There is always a tendency for the issue to be portrayed as newts versus builders . Perhaps that’s how it feels sometimes, but it really needn’t be like that. One of my most memorable journeys into work last year was hearing John Humphrys on the Today programme saying that new licensing policies could actually be a win-win! District licensing will cut out a lot of the ‘process’- saving a huge amount of cost and delay for builders, as well as helping people get the homes they need – but it’s also increasing the extent and quality of newt habitats. The dream really is coming true.

Last weekend, my Natural England colleague Rob Cameron, spoke at an annual national gathering of herpetologists – at which he was given a thorough grilling about district licensing! Amphibian recorders embody the spirit of the volunteer conservation movement and we hugely value their input, which will undoubtedly make district licensing even better for newts. But whilst there were some clear concerns about this new approach from the herpetological community, there was also widespread support.

One of the speakers at the herpetologist’s conference, quoted from our Chairman, Andew Sells’ enthusiastic letter to The Times about district licensing, concluding that ‘they’re keen - even at the top’. Well, that’s true too. Indeed, Andrew went to Woking yesterday, to see for himself the newt habitat improvements that are being put in place - and to thank Woking Borough Council, face-to–face, for the incredible job they have done in helping us to get to where we are today.

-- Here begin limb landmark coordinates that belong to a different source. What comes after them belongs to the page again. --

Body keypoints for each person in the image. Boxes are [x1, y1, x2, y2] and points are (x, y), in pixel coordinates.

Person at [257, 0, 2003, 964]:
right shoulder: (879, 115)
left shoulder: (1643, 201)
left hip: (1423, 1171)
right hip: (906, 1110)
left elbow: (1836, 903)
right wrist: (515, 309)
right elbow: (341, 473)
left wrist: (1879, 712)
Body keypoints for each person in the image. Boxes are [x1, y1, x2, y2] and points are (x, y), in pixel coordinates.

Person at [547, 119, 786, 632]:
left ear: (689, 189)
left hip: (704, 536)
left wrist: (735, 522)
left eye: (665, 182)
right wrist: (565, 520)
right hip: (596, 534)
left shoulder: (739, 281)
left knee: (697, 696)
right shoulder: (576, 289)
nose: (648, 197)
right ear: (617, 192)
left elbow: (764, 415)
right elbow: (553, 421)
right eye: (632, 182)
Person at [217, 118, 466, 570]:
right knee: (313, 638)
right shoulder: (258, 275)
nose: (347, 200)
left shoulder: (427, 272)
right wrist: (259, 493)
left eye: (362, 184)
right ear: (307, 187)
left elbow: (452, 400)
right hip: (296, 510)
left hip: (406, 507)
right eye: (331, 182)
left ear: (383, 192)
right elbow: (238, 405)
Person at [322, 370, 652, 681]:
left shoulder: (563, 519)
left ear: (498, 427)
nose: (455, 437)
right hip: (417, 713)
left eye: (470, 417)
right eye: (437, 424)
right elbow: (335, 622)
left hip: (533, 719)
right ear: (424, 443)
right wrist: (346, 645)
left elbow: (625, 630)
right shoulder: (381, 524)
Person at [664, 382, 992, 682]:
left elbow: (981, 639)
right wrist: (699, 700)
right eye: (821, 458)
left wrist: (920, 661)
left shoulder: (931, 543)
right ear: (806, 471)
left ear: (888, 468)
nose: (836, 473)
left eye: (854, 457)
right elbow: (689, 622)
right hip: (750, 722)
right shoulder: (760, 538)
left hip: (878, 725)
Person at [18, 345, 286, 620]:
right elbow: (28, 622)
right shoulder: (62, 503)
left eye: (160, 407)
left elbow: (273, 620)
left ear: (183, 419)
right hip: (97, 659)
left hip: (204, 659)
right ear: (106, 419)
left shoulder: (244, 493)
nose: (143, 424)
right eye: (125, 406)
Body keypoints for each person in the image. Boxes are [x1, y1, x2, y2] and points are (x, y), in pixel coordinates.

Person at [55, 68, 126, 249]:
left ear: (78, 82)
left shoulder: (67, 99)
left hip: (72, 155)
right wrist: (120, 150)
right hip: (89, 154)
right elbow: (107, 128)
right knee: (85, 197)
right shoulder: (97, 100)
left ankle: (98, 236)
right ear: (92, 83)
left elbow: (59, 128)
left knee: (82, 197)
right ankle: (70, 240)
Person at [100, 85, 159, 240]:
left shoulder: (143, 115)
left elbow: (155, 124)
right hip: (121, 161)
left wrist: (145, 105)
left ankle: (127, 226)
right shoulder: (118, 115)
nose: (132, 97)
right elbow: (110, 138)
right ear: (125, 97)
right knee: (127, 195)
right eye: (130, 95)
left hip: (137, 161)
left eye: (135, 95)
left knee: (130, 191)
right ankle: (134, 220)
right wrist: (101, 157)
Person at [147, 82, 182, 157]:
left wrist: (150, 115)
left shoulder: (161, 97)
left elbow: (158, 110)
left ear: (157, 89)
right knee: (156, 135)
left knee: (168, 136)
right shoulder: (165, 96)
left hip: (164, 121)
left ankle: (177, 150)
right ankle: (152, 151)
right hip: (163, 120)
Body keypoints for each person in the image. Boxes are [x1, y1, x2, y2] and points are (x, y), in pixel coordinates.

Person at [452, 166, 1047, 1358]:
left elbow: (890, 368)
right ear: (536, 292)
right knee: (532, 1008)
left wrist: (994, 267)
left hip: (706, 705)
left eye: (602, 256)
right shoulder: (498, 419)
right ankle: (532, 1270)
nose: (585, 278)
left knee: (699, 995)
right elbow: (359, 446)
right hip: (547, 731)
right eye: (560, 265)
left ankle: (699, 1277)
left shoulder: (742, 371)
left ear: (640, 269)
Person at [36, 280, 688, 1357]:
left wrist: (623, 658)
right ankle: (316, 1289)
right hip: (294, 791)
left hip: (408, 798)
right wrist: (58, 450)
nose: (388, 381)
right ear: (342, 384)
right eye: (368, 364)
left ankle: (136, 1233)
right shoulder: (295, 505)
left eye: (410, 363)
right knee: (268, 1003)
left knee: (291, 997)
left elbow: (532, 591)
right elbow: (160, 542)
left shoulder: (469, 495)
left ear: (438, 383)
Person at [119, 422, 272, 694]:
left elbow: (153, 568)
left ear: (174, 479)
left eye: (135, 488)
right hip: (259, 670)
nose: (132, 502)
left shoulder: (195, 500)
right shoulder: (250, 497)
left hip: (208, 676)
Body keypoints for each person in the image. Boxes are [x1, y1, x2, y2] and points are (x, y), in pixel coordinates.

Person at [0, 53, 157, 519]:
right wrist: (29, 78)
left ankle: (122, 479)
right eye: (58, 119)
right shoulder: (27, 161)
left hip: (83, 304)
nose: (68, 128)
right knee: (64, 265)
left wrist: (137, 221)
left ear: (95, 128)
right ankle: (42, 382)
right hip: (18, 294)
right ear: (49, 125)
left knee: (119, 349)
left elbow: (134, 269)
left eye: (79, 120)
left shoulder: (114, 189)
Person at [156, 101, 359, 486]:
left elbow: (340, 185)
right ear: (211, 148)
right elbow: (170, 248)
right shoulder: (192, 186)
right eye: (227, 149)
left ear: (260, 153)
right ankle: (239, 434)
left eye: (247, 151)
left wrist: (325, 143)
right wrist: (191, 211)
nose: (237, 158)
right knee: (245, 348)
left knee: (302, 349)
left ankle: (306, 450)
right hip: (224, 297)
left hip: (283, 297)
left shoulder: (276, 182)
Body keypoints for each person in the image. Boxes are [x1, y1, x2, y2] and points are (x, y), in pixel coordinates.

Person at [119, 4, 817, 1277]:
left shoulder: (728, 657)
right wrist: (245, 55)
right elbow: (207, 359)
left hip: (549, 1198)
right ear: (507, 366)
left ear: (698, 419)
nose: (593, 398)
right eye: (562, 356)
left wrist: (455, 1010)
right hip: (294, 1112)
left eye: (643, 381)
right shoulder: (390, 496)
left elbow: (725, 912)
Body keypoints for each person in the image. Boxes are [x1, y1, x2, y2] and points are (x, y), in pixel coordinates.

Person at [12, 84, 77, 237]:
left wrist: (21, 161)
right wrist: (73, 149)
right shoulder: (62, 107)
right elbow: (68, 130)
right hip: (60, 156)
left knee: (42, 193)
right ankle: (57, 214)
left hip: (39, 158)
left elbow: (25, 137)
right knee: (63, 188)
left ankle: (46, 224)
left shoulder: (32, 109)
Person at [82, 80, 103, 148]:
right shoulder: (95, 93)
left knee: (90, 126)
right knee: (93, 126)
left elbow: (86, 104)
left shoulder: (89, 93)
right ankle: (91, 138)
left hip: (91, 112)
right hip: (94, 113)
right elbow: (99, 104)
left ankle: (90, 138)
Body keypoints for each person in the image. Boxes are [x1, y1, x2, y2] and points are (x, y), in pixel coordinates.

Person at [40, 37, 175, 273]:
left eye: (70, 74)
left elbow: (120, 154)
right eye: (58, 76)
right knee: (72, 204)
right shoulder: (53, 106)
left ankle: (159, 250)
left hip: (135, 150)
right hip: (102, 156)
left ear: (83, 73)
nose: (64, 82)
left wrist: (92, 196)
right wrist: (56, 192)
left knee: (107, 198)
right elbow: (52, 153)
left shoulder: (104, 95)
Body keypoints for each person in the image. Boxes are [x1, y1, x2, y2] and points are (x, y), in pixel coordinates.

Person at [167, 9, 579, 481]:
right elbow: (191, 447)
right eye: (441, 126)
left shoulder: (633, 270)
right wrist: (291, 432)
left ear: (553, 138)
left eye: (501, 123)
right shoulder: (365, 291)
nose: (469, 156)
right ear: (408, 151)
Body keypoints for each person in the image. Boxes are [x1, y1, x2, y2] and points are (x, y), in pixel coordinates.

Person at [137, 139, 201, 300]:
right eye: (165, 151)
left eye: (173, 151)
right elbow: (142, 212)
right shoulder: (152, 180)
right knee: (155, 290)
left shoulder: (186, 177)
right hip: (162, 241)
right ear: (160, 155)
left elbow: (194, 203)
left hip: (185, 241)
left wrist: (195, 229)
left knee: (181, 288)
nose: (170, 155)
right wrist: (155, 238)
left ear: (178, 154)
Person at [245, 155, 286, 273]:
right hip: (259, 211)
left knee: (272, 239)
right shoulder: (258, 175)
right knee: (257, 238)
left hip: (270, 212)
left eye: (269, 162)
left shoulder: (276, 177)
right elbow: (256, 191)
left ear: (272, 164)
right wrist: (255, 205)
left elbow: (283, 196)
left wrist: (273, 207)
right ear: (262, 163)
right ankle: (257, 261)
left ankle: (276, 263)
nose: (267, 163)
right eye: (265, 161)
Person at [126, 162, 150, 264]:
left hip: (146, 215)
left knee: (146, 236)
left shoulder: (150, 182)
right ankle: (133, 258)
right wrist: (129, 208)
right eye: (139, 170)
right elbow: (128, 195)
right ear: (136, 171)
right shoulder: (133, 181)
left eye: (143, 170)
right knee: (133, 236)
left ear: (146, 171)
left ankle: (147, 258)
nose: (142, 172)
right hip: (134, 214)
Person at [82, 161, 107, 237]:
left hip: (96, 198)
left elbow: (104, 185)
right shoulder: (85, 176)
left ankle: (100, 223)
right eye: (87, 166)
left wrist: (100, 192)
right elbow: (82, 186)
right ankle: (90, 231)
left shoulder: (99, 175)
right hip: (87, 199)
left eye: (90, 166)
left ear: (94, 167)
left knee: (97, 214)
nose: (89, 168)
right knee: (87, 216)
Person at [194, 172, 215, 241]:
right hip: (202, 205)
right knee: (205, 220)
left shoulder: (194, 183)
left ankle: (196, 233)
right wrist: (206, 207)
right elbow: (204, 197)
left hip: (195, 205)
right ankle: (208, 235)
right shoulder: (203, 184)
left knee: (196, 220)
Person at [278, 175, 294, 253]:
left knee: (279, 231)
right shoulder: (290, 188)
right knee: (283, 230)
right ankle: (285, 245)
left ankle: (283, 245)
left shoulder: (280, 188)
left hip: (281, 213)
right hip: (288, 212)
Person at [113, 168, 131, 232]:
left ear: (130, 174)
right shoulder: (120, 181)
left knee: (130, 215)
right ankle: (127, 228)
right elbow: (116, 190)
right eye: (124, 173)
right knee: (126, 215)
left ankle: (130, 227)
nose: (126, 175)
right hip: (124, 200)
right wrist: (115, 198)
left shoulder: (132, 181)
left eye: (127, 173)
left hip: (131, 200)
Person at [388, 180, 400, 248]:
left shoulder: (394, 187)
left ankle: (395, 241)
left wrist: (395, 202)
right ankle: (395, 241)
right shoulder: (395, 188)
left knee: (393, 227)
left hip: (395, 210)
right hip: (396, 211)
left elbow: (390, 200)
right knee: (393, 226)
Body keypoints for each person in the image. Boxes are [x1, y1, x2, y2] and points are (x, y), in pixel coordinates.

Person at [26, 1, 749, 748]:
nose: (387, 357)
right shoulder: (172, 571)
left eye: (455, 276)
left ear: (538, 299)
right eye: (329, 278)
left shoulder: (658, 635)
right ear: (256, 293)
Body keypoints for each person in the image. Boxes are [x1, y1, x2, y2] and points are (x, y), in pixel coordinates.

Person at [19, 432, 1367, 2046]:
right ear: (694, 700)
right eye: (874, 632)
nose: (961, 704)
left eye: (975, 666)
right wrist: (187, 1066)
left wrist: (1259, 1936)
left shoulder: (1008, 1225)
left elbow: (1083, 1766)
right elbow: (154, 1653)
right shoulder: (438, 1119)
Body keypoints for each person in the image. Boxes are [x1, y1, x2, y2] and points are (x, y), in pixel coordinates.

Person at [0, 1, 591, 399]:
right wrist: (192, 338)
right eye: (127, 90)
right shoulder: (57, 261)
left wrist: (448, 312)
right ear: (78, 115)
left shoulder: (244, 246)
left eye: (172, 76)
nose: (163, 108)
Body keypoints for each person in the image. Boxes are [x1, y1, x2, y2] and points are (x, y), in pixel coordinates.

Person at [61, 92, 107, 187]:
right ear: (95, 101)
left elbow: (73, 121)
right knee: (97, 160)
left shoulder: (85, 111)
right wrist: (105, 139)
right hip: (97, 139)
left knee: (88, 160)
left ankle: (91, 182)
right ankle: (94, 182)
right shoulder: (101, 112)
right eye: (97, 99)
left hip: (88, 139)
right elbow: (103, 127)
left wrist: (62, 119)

Andrew Sells out with Woking Borough Council yesterday visiting the newt habitat improvements

But let’s not stop here. Let’s be ambitious in how we build on this. Last November, one hundred representatives from across the industrial, planning authority and ecology sectors came together, to give support to a wider net-gain approach for biodiversity and people. This level of support has the potential to make the targets (such as the 300,000 hectares of net gain) that the Ecosystem Markets Task Force estimated back in 2013 a reality. We are looking forward to making some bold steps together in 2017 – towards achieving greater outcomes for both people and nature.